Romo Terkasih,

Teman saya mengalami krisis iman katolik. Tapi imannya pada Tuhan, konstan. Dia tertarik pada agama kristen. (a) Khotbah dan koornya lebih menyentuh kalbu. Doanya keluar dari hati, tidak seperti di gereja Katolik, dibaca. (b) Persaudaraan mereka lebih familier. (c) Dia ragu-ragu dengan ajaran Allah Trinitas. Nasihat Romo ditunggunya.

Dari Lili, Surabaya.

Lili yang dikasihi Tuhan,

  • (1) Tuhan Yesus mengajarkan ibadat yang benar. “Kamu akan menyembah Allah bukan di Yerusalem atau di gunung” (Yoh 4:21). Yerusalem itu pusat agama. Ada Rumah Allah raksasa. Ibadatnya sangat istimewa, baju imam keemasan, ruangan penuh bunga semerbak, asap dupa harum mewangi, koornya merdu. Semua itu membuat umat terbuai & bilang, beginilah doa yang sesungguhnya. Tapi Tuhan Yesus bilang, itu bukan “menyembah” yang benar.
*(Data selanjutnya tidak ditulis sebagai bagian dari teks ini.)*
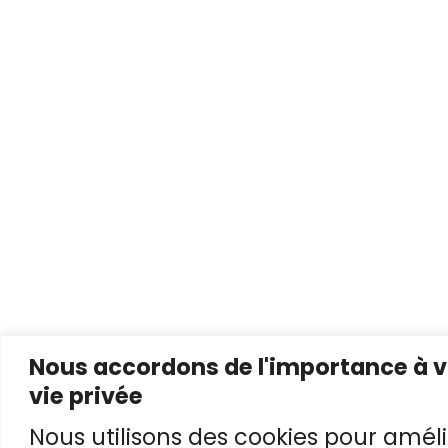
Nous accordons de l'importance à v
vie privée
Nous utilisons des cookies pour améli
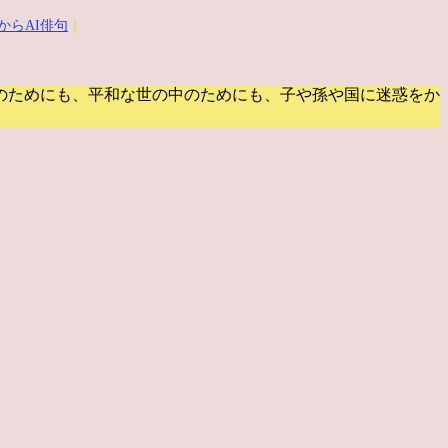
からAI俳句
｜
のためにも、平和な世の中のためにも、子や孫や国に迷惑をか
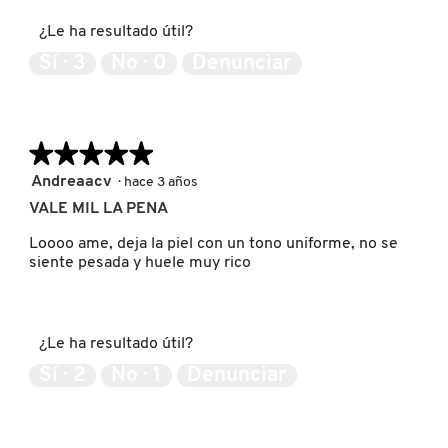
5
producto,
¿Le ha resultado útil?
4
de
PATRICK TA
Sí ·
3
No ·
0
Denunciar
5
PEACE OUT SKINCARE
★★★★★
★★★★★
5
Andreaacv
·
hace 3 años
PETER THOMAS ROTH
de
VALE MIL LA PENA
5
estrellas.
Loooo ame, deja la piel con un tono uniforme, no se
PHLUR
siente pesada y huele muy rico
PRADA
¿Le ha resultado útil?
Sí ·
2
No ·
1
Denunciar
RABANNE
RARE BEAUTY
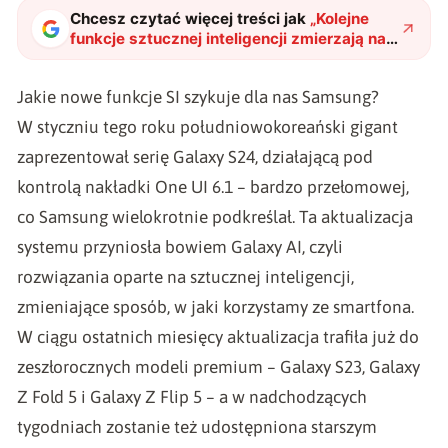
Chcesz czytać więcej treści jak
„
Kolejne
funkcje sztucznej inteligencji zmierzają na
smartfony Galaxy. Co przygotowuje
Samsung?
"
?
Jakie nowe funkcje SI szykuje dla nas Samsung?
W styczniu tego roku południowokoreański gigant
zaprezentował serię Galaxy S24, działającą pod
kontrolą nakładki One UI 6.1 – bardzo przełomowej,
co Samsung wielokrotnie podkreślał. Ta aktualizacja
systemu przyniosła bowiem Galaxy AI, czyli
rozwiązania oparte na sztucznej inteligencji,
zmieniające sposób, w jaki korzystamy ze smartfona.
W ciągu ostatnich miesięcy aktualizacja trafiła już do
zeszłorocznych modeli premium – Galaxy S23, Galaxy
Z Fold 5 i Galaxy Z Flip 5 – a w nadchodzących
tygodniach zostanie też udostępniona starszym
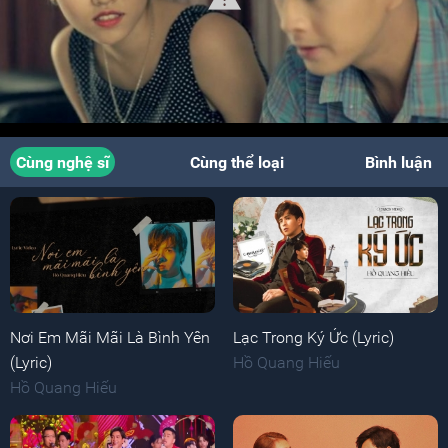
Cùng nghệ sĩ
Cùng thể loại
Bình luận
Nơi Em Mãi Mãi Là Bình Yên
Lạc Trong Ký Ức (Lyric)
(Lyric)
Hồ Quang Hiếu
Hồ Quang Hiếu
Dan gunung adalah tempat tinggi, hening, sejuk, angin sepoi. Ada rasa nyess di hati. Rasanya Tuhan sangat dekat. Orang bilang, ini baru namanya doa. Tapi Tuhan Yesus bilang, itu bukan “menyembah” yang benar.
  • (2) “Saatnya sudah tiba. Sebab Allah itu Roh, penyembah yang benar, menyembah Allah dalam roh dan kebenaran” (Yoh 4:23-24). Tuhan Yesus mengajari murid-murid-Nya untuk berdoa tanpa bau bunga, wangi dupa, koor merdu, dan rasa nyess, tapi dalam roh dan kebenaran.
  • (3) (a) Tuhan Yesus sendiri di Getsemani berdoa sepenuh hati. Tak ada rasa nyess di hati. Hanya ada suasana sangat ngeri. Doa seperti tak sampai ke Bapa. Hanya suara daun gemerisik. Tapi roh Yesus menangkap (kebenaran) Sabda Bapa. Yesus menjawab, “Jadilah kehendak-Mu, bukan kehendak-Ku”. (b) Santa Teresia dari Avilla (1550), selama 15 tahun, mengalami doa hambar dan  kering. Seperti tak ber-jawab dari Allah. Namun dia tetap sepenuh hati berdoa. Roh Teresia menangkap di situ, kebenaran, yakni anugerah kekuatan ilahi untuk terus berbakti pada Tuhan, doanya pasti terkabul, berkat doanya banyak orang pasti diselamatkan, dan dunia pasti diubah oleh Tuhan. (c) Dalam Aliran Kebatinan, dikenal yang namanya “topo ngramé” (bertapa di tempat ramai). Di pasar yang tidak nyess sama sekali, tapi malah riuh-rendah dan bau bacin, mereka mampu menjumpai Tuhan. (c) Sama dengan Tuhan Yesus, mengajar murid-murid-Nya agar mampu menjumpai Tuhan di dalam “saudara-Ku yang paling hina” (gembel, kumuh, bau bacin, Mat 25:40).